▶ **PROVIDED PASSAGE**
On Speech Techniques
Remarks at an Embassy Workshop
London, 16 June 2009
Today I would like to share with you some techniques I have found effective when giving speeches. But first, I would like to explain why making a good speech is so important, and then what makes a good speech. Lastly, I will talk about some of the problems we might encounter.
Why are speeches important?
Good speeches can help to shape a better international image of China. In Britain, listening to speeches is as common as listening to an opera or a concert; it is part of people’s social and cultural life. Almost every association, academy, think-tank and university hosts regular speeches. It is a platform that no one can afford to ignore.
Of late, a book titled Say It like Obama has become a best-seller. Though coming into office only recently, President Obama has spoken on several important occasions, which has enabled him to achieve one of his big ambitions: “to change the image of America.” Looking back, we see that at key moments and turning points in history, great speeches that altered the course of history and changed people’s hearts and minds are always remembered.
Though not every diplomatic speech has to be historically insightful, they play an important role in sending out China’s messages to the world and changing stereotypes and misconceptions about China, which also calls for a strong sense of mission. So it’s our compelling responsibility to deliver good speeches, get our messages across, and enable new understanding and insights among our foreign audiences.
So, what makes a good speech?
A good speech should have a specific purpose, like answering some questions the audience may have, or providing information of interest. Whatever the occasion, it is always important to stick to the most popular topics about China backed up with relevant facts and figures and, if possible, quotations.
There are two equally important components of a speech: one is what we want to say, and the other is what the audience want to hear. If we only focus on what we want to say, it will become a lecture, not a speech. The audience will sit through uninterested, and go home unimpressed. However, if we only focus on the interest of the audience, the speech will miss its purpose. It works best if one can combine the two aspects to make a speech that the audience can relate to. In preparation, we should first learn the educational and professional background of the audience, as well as their age group, and how much they are likely to know about China. Then we can decide what we want to include in the speech and how sophisticated we want the messages to be.
Give you an example here. I was invited to make a three-minute speech for Lang Lang’s solo concert in London to a very learned audience. It is hard to write and deliver a great speech of only three minutes, but it was such a valuable opportunity I would hate to miss. So I began my preparations by searching for stories about Lang Lang and his father, where we found the grip of the speech. When the moment came, I started with their story and then moved on to the changes and development of China. I then concluded that it was the opening and reform policies that had provided young talents like Lang Lang the great opportunities for self-fulfilment. Whilst it was a short speech, I am pleased to say it received long applause. We found the right grip of the speech. From this case we can see that we do not necessarily need big stories to present China’s case. We can develop any point, however small, to be convincing enough to get our messages across.

▶ **PROMPT**
Reproduce the remarks on speech techniques between "Though not every" and "if possible, quotations.", inclusive. The data that follow this text are separate material.

▶ **COLLECTED DATA**

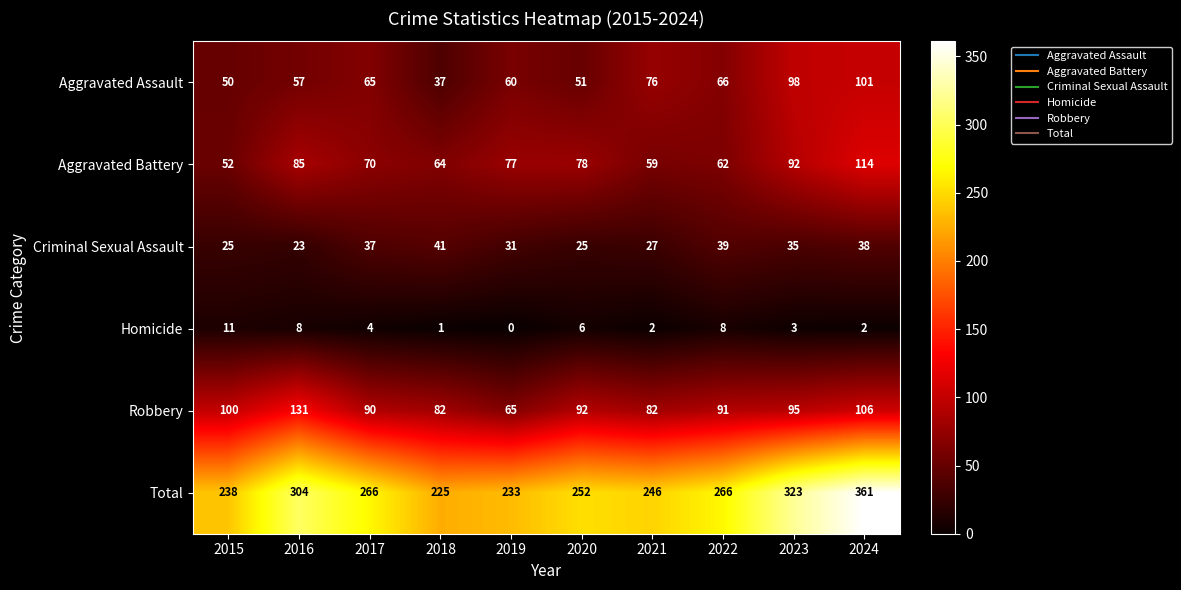

Rank the series at 2021 from lowest to highest value.

Homicide, Criminal Sexual Assault, Aggravated Battery, Aggravated Assault, Robbery, Total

▶ **EXERCISE SOLUTION**
Though not every diplomatic speech has to be historically insightful, they play an important role in sending out China’s messages to the world and changing stereotypes and misconceptions about China, which also calls for a strong sense of mission. So it’s our compelling responsibility to deliver good speeches, get our messages across, and enable new understanding and insights among our foreign audiences.
So, what makes a good speech?
A good speech should have a specific purpose, like answering some questions the audience may have, or providing information of interest. Whatever the occasion, it is always important to stick to the most popular topics about China backed up with relevant facts and figures and, if possible, quotations.